200g chunky yarn and an 8mm hook - don't worry too much about gauge, it's v. adjustable.

Seb's a biggish three year old and it fits him fine, this version would fit up to a six year old I reckon but you might need to add some length and therefore you might want to buy another ball as I used up every single last scrap. 

Ears (Make Two):

Leaving a longish tail (about four inches), ch11, work a treble into the fourth stitch from the hook, then a half treble, double crochet, sl-st, double crochet, half treble, and a double treble into the remaining stitches (one stitch into one chain, like normal). Break yarn leaving another longish tail.
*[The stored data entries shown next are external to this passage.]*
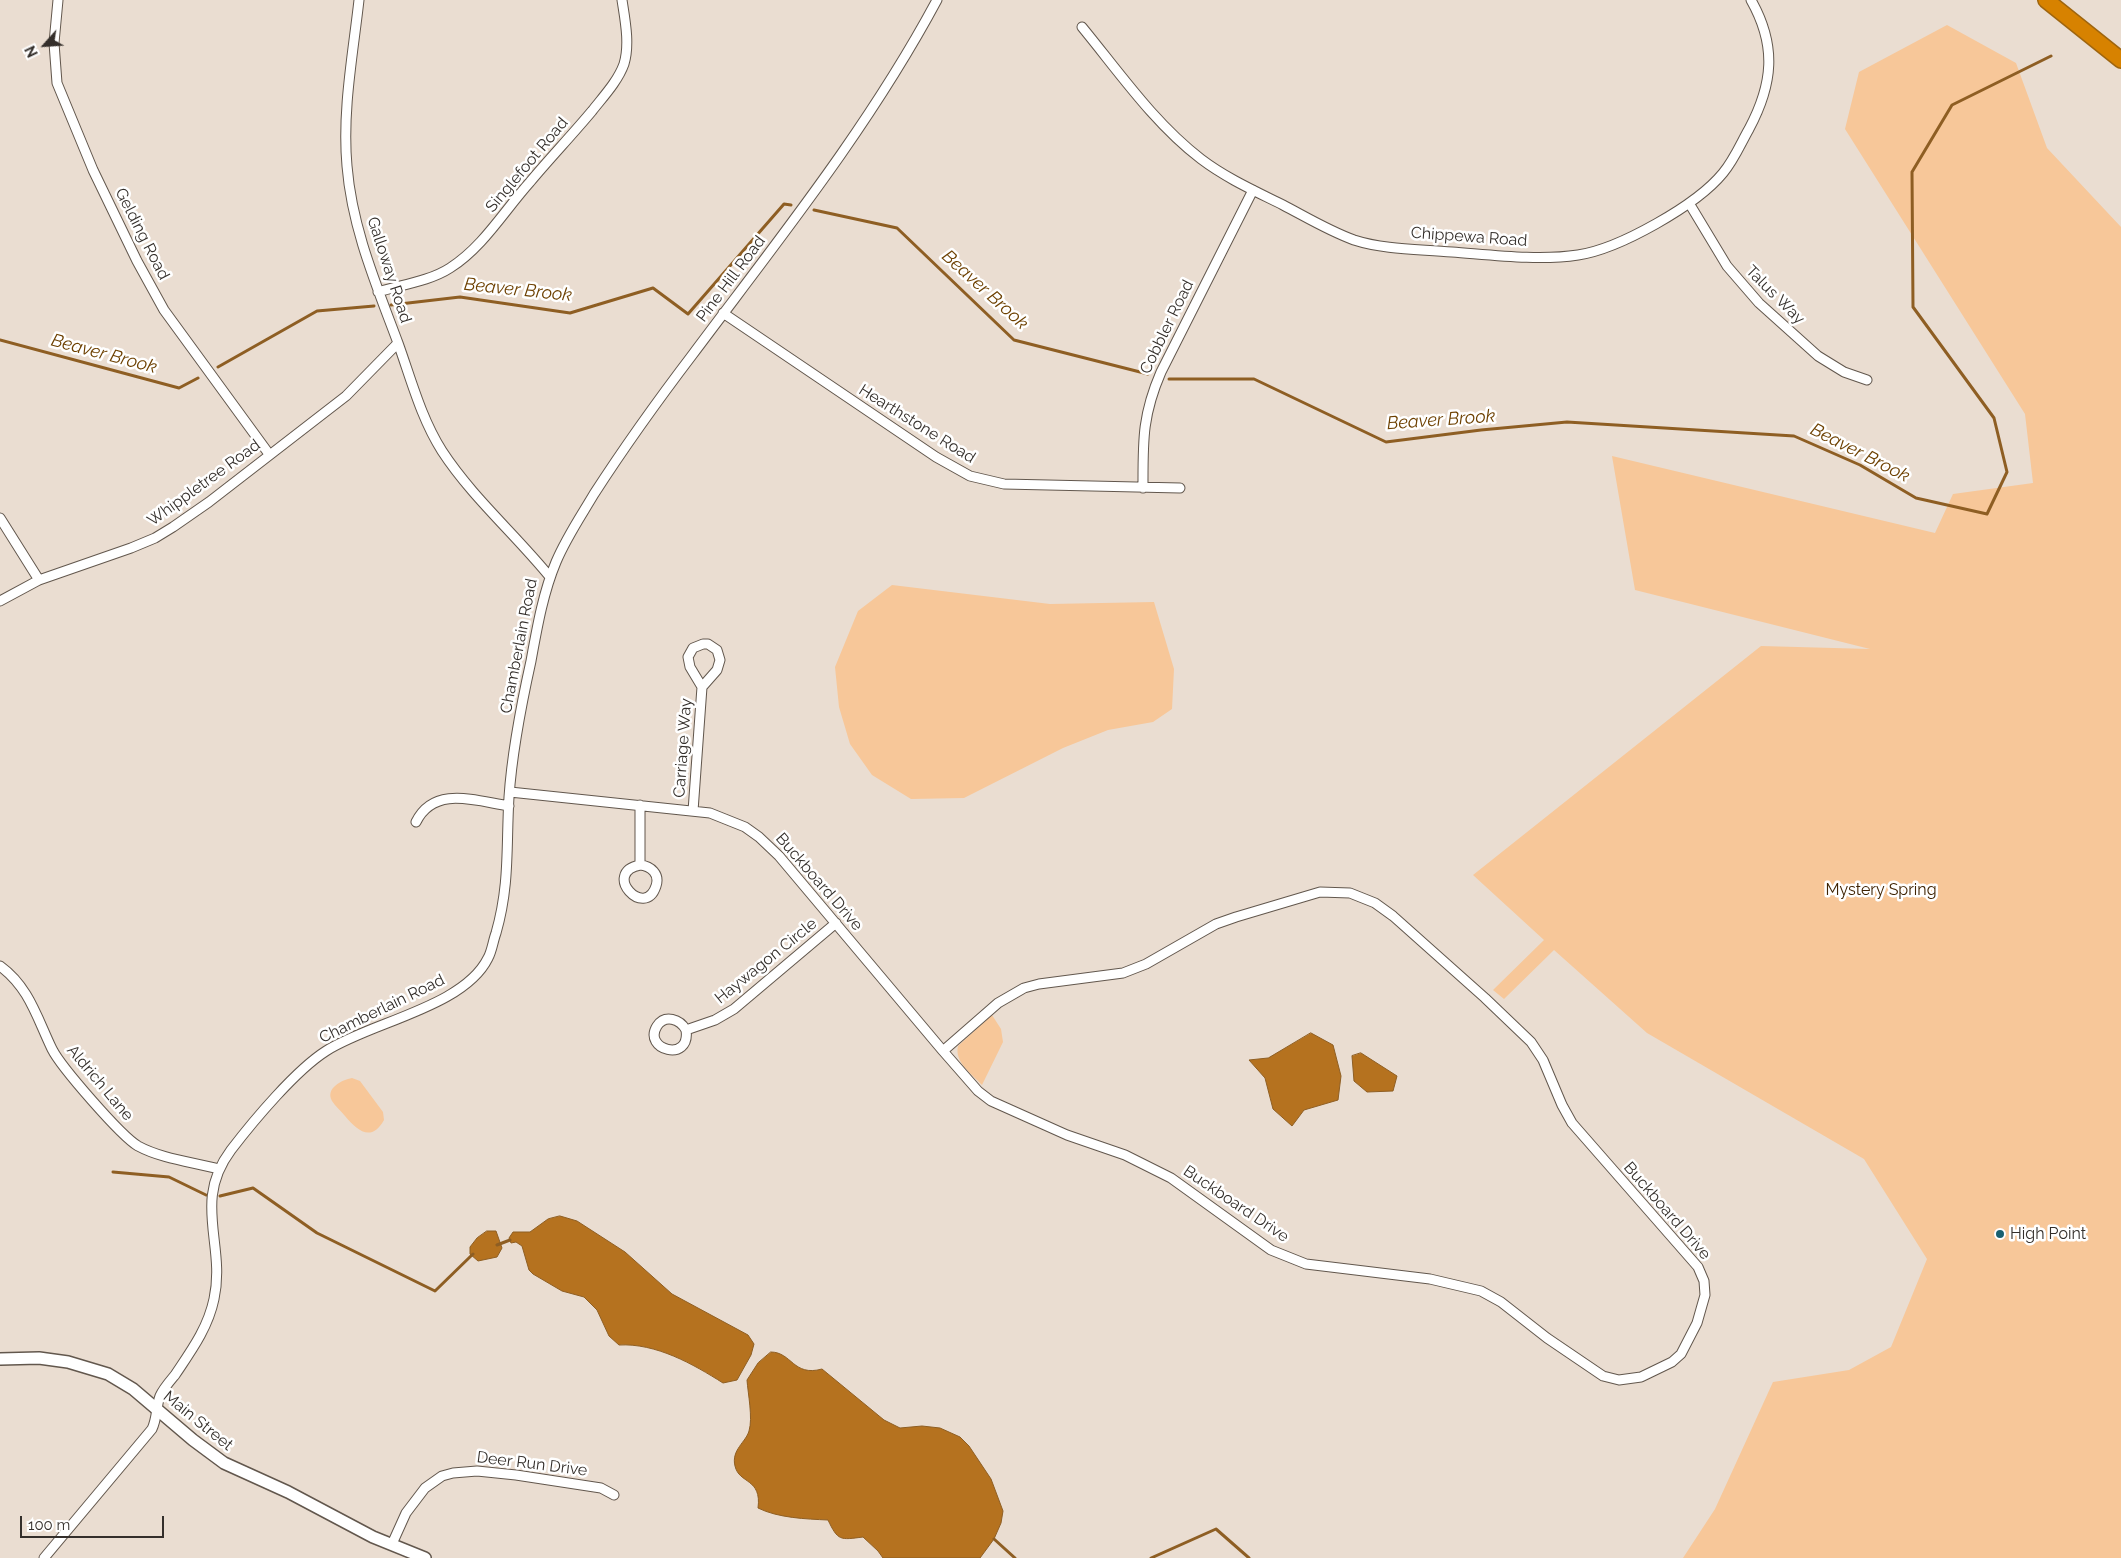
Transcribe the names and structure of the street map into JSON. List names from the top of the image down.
{
  "streets": {
    "main road": ["Main Street"],
    "street": [
      "Singlefoot Road",
      "Gelding Road",
      "Chippewa Road",
      "Galloway Road",
      "Pine Hill Road",
      "Talus Way",
      "Cobbler Road",
      "Hearthstone Road",
      "Whippletree Road",
      "Chamberlain Road",
      "Carriage Way",
      "Buckboard Drive",
      "Haywagon Circle",
      "Aldrich Lane",
      "Deer Run Drive"
    ]
  },
  "crossings": [
    ["Singlefoot Road", "Galloway Road"],
    ["Gelding Road", "Whippletree Road"],
    ["Chippewa Road", "Talus Way"],
    ["Chippewa Road", "Cobbler Road"],
    ["Galloway Road", "Whippletree Road"],
    ["Galloway Road", "Chamberlain Road"],
    ["Pine Hill Road", "Hearthstone Road"],
    ["Pine Hill Road", "Chamberlain Road"],
    ["Cobbler Road", "Hearthstone Road"],
    ["Chamberlain Road", "Buckboard Drive"],
    ["Chamberlain Road", "Aldrich Lane"],
    ["Chamberlain Road", "Main Street"],
    ["Carriage Way", "Buckboard Drive"],
    ["Buckboard Drive", "Haywagon Circle"],
    ["Main Street", "Deer Run Drive"]
  ],
  "water": ["Beaver Brook"],
  "parks": ["Mystery Spring"],
  "places": ["High Point"],
  "scale_bar": "100 m",
  "north": "bottom left"
}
Fold the ear in half so that the sl-st is the point and use one of the ends to sew up the sides.

Cape:

Hat Part:

  • Begin with a magic ring, or however you want to start and make 10 trebles into it (include the turning chain in that), join in a circle.
  • Work another three rounds doing circle increases. 
  • Work five rounds plain.  
Neck Part:

  • Begin the next row in the same manner but stop about two thirds of the way round and turn. Work back and forth on these stitches for four more rows. 

Ties:

  • Ch21, dc all across the chain, turn, dc back over the chain and neck stitches, ch21, turn work over all of the stitches for two rows, turn. Work to the beginning of the second set of 21 sts, turn.

Cape Bit: 

  • Working in trebles do an increase and a plain stitch across the neck stitches, stopping at the beginning of the second tie, turn. Working in trebles throughout, do an increase then two plain stitches across, turn. Do an increase then three plain stitche across, turn. Do an increase then four plain stitches across, turn.
  • Working back and forth and in trebles, carry on until you've pretty much used up your yarn, work a couple of rows of double crochets to finish it off (don't worry about this bit too much, I just like it).

Finishing:
  • Attach the ears towards the front of the hat part just above where the kid's eyes will be using the tails from the making of them.
  • Sew in your ends. 
  • Who blocks things for kids!?

I'm sure you can do it. And if you can't then I might just be writing up a proper pattern because so many people love it. We'll see.